- [Texto proporcionado]
# # #

Después de esto, Jesús comenzó a recorrer ciudades y poblados predicando la buena nueva del Reino de Dios. Lo acompañaban los Doce y algunas mujeres que habían sido libradas de espíritu malignos y curadas de varias enfermedades. Entre ellas iban María, llamada Magdalena, de la que habían salido siete demonios; Juana, mujer de Cusa, el administrador de Herodes; Susana y otras muchas, que los ayudaban con sus propios bienes.
Palabra del Señor.
Gloria a ti Señor Jesús.
El pecado es para el alma lo que una enfermedad es para el cuerpo. Puede que sea una enfermedad larga, entonces diríamos que el alma se encuentra en “estado de pecado”. Puede que sea una cuestión pasajera, como un pecado cometido y perdonado enseguida o en breve tiempo.
El pecado siempre estará presente en el mundo, mientras el mundo que conocemos siga siendo mundo. Por eso Dios, bondadoso con nosotros sus hijos hasta el extremo, dejó previsto el remedio para todos nuestros pecados. Y ese remedio que nunca falla es: arrepentimiento y Confesión.
Y Dios está siempre dispuesto a perdonar al pecador arrepentido, como vemos repetidamente en la Biblia. Elocuente es el caso del Rey David, prototipo del pecador arrepentido (cf. 2 Sam.12, 7-13) y el de la mujer pecadora (cf. Lc. 7, 36 - 8, 3).
Ningún pecado es perdonado sin el arrepentimiento. Así que esta parte del tratamiento es la más importante, ya que podría darse el caso de pecados confesados que no quedan perdonados porque no hay un arrepentimiento sincero del pecado o de los pecados cometidos.
Ahora bien, el arrepentimiento puede ser “perfecto” o “imperfecto”. Y ambos sirven para recibir el perdón en el Sacramento de la Confesión, pero -por supuesto- el arrepentimiento perfecto es mucho mejor.
El arrepentimiento perfecto es el que hacemos porque sentimos de veras que con nuestro pecado hemos ofendido a Dios, quien se merece toda nuestra lealtad y todo nuestro amor. No siempre nos arrepentimos de esta manera. Pero es saludable buscar esta forma de contrición.
¿Y por qué es tan importante la contrición perfecta? Porque ésta borra todos los pecados, ¡inclusive los pecados graves, aún antes de confesarlos! Se ve claro cuán conveniente es, enseguida de haber pecado, hacer un acto de arrepentimiento porque nuestro pecado ha ofendido a Dios
Por supuesto, estamos obligados a confesarnos a la mayor brevedad. Pero si acaso nos sorprendiera la muerte antes de la Confesión, nuestros pecados están ya perdonados por ese “arrepentimiento perfecto”. Por eso se ha dicho con sobrada razón que la contrición perfecta es la llave del Cielo. Si se diera el caso de que tuviéramos que ayudar a alguna persona en el momento de su muerte y no hay un Sacerdote disponible, debiéramos ayudar al moribundo a hacer una “contrición perfecta” de sus pecados.

# # #

- [Consigna A]
Reproduce el fragmento del texto sobre el pecado y el arrepentimiento que va de "Ningún pecado es" a "los pecados cometidos.", ambos incluidos.
- [Consigna B]
Responde estas preguntas sobre el texto del pecado y el arrepentimiento:
(i) ¿De quién era administrador Cusa, el marido de Juana?
(ii) ¿Cuál es el remedio que nunca falla para todos nuestros pecados?
(iii) ¿Qué se ha dicho con sobrada razón que es la contrición perfecta?

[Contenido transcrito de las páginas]
# # #

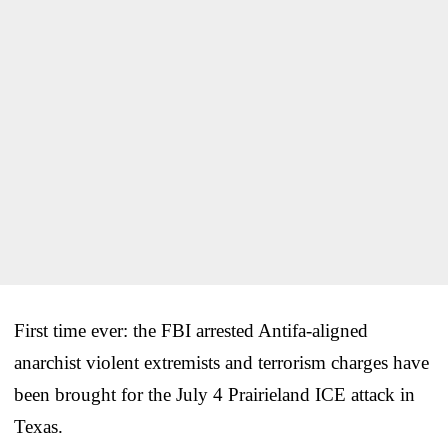
First time ever: the FBI arrested Antifa-aligned
anarchist violent extremists and terrorism charges have
been brought for the July 4 Prairieland ICE attack in
Texas.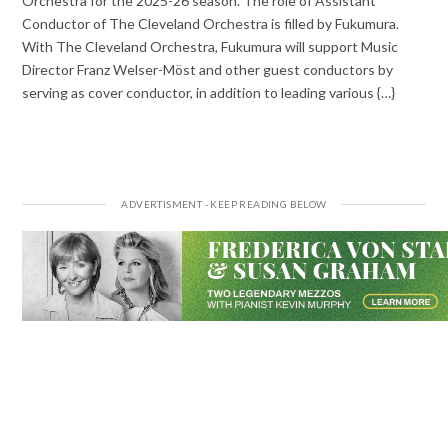
Orchestra for the 2025-26 season. The role of Assistant
Conductor of The Cleveland Orchestra is filled by Fukumura.
With The Cleveland Orchestra, Fukumura will support Music
Director Franz Welser-Möst and other guest conductors by
serving as cover conductor, in addition to leading various {…}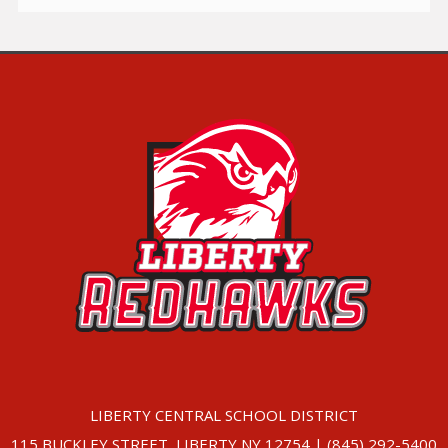
LIBERTY CENTRAL SCHOOL DISTRICT
115 BUCKLEY STREET, LIBERTY NY 12754 | (845) 292-5400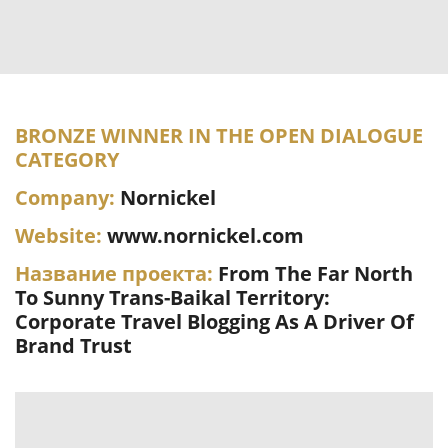
BRONZE WINNER IN THE OPEN DIALOGUE
CATEGORY
Company:
Nornickel
Website:
www.nornickel.com
Название проекта:
From The Far North
To Sunny Trans-Baikal Territory:
Corporate Travel Blogging As A Driver Of
Brand Trust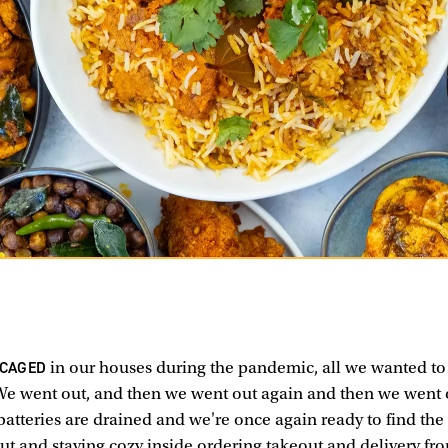
 CAGED
in our houses during the pandemic, all we wanted to
We went out, and then we went out again and then we went
batteries are drained and we're once again ready to find the
t and staying cozy inside ordering takeout and delivery fr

# # #

- [Respuesta esperada A]
Ningún pecado es perdonado sin el arrepentimiento. Así que esta parte del tratamiento es la más importante, ya que podría darse el caso de pecados confesados que no quedan perdonados porque no hay un arrepentimiento sincero del pecado o de los pecados cometidos.

- [Respuesta esperada B]
(i) De Herodes.
(ii) El arrepentimiento y la Confesión.
(iii) La llave del Cielo.